After debt relief – what next?

Ensuring that debt levels remain sustainable over the long term in the world's poorest countries is a joint challenge for debtors and creditors. Specifically, this means:

  • Debtor countries, creditors and financial institutions must jointly ascertain, when a lending/borrowing decision is made, that the measures proposed for financing are of a high quality, and they must base the decision on realistic forecasts for economic growth in the debtor country. This includes taking account of potential crises.
  • In order to detect overindebtedness risks early on, lenders and borrowers must push for greater transparency and improve the exchange of information.
  • Debt management in the borrowing countries needs to be further improved. Developing countries must be assisted in devising responsible debt strategies that are consistent with national development strategies. Internal monitoring mechanisms should also be strengthened.
  • With a view to attaining good financial governance, transparent and efficient public financial management systems must be set up.
  • Transparency is crucial to good governance and sustainable economic growth. This applies, in particular, to payment flows in the extractive sector and to industries with high proportions of public finance (health, infrastructure).
  • It is incumbent on all lenders to take debt sustainability aspects into account before extending loans.
  • Markets must be opened up to products from developing countries. At the same time, developing countries have to diversify their range of export products, so as not to be dependent on exporting just a few key commodities.

Debt Sustainability Framework

In 2005, the International Monetary Fund (IMF) and the World Bank set up a Debt Sustainability Framework (DSF). It serves as a decision-making aid for granting loans to the poorest countries.

Debt sustainability is assessed, among other things, on the basis of the performance of a country's institutions and its policymaking. Another aspect that is included in the analysis is the country's vulnerability to external negative impacts. If a country is deemed to be at risk of overindebtedness, it receives grants rather than loans.

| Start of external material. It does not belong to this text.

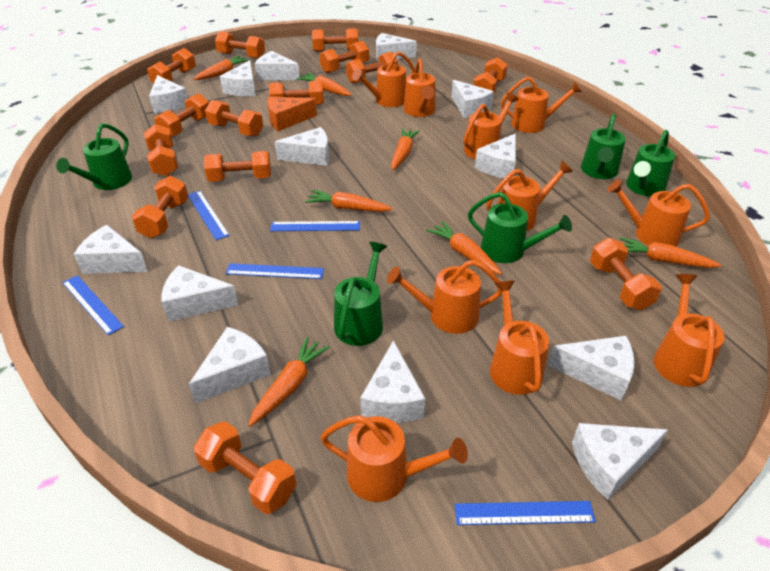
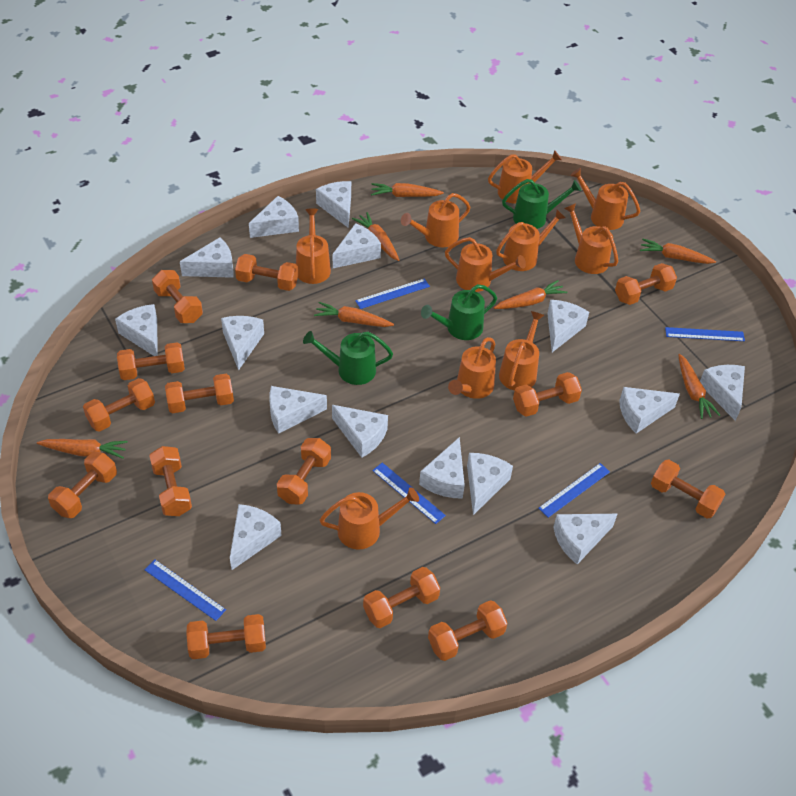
green watering can: 5 -> 3
orange cheese: 1 -> 0
white cheese: 13 -> 15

The Debt Sustainability Framework is subject to regular reviews. In September 2017, discussions on a new version of the DSF began. It entered into force in July 2018. Among other things, more comprehensive economic data is to be used in the debt sustainability analyses, and risk analysis is to become less standardised, taking into account more country-specific factors.

Lending guidelines

More transparency, increased exchange of information and common minimum standards used by all official lenders could help ensure high-quality lending and address debt distress risks at an early stage. Various international bodies have looked into this and drawn up relevant guidelines.

For instance, the members of the OECD adopted guidelines in January 2008 for sustainable lending in the context of official export credits and guarantees for low-income countries. A revised version was presented in 2016.

The United Nations Conference on Trade and Development (UNCTAD) also adopted principles for responsible lending and borrowing in 2012. The G20 countries, too, adopted Operational Guidelines for Sustainable Financing under Germany's Presidency in 2017, in order to ensure that creditor and debtor countries' lending and borrowing practices will facilitate sustainable public debt levels.